After a little while Curley stopped for us to catch up.
"Seems to me no manner of doubt but what he's headed for Cockeye," he said. "There ain't no other place for him to go out this way. I reckon I can pick up enough of this trail just riding along. If we don't find no sign at Cockeye, we can just naturally back track and pick up where he turned off. We'll save time that-away, and he's had plenty of time to get thar and back again."
So Curley mounted and we rode on at a walk on the horse trail that led up the broad, shallow wash that came out of Cockeye.
Curley led, of course.

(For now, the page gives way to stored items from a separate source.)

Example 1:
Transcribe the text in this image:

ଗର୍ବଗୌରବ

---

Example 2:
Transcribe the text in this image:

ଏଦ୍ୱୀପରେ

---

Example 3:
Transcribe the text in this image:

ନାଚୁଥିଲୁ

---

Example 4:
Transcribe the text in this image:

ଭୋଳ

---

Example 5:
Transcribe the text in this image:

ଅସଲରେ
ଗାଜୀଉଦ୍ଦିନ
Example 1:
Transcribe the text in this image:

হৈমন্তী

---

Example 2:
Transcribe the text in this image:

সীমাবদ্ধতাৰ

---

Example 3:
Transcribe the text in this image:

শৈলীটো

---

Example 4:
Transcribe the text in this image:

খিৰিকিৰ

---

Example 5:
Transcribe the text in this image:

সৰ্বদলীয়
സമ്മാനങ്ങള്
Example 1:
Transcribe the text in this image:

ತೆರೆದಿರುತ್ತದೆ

Then rode Buck Johnson and Watkins and myself. I had horned in on general principles, and nobody kicked. I suppose they thought my general entanglement with this extraordinary series of events entitled me to more than was coming to me as ordinary cow hand. For a long time we proceeded in silence. Then, as we neared the hills, Buck began to lay out his plan.
"When we come up on Cockeye," he was explaining, "I want you to take a half dozen men or so and throw around the other side on the Cochise trail——"

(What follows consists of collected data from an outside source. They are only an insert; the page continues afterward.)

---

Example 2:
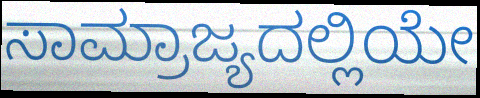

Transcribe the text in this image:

ಸಾಮ್ರಾಜ್ಯದಲ್ಲಿಯೇ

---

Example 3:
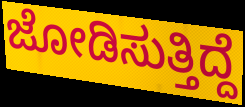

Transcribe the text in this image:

ಜೋಡಿಸುತ್ತಿದ್ದೆ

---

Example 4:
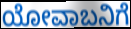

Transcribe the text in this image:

His speech was cut short by the sound of a rifle shot. The country was still flat, unsuited for concealment or defence. We were riding carelessly. A shivering shock ran through my frame and my horse plunged wildly. For an instant I thought I must be hit, then I saw that the bullet had cut off cleanly the horn of my saddle—within two inches of my stomach!
Surprise paralyzed us for the fraction of a second. Then we charged the rock pile from which the shot had come.
We found there Old Man Hooper seated in a pool of his own blood. He had been shot through the body and was dead. His rifle lay across a rock, trained carefully on the trail. How long he had sat there nursing the vindictive spark of his vitality nobody will ever know—certainly for some hours. And the shot delivered had taken from him the last flicker of life.
"By God, he was sure game!" Buck Johnson pronounced his epitaph.